* **Information given**
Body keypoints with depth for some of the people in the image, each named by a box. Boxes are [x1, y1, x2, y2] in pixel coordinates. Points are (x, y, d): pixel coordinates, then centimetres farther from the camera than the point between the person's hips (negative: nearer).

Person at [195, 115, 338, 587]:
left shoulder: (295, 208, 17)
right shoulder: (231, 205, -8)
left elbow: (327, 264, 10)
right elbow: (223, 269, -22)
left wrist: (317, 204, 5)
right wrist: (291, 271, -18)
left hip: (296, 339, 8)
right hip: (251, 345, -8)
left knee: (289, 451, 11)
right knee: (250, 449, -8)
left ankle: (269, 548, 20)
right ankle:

* **Work request**
Present the lines of the listing from the one containing "right hip: (251, 345, -8)" through the end of the listing, both included, as a Markdown table with a column n for the row number and a column Line for the line itself, skipping any blank lines.

* **Written answer**
| n | Line |
|---|---|
| 1 | right hip: (251, 345, -8) |
| 2 | left knee: (289, 451, 11) |
| 3 | right knee: (250, 449, -8) |
| 4 | left ankle: (269, 548, 20) |
| 5 | right ankle: |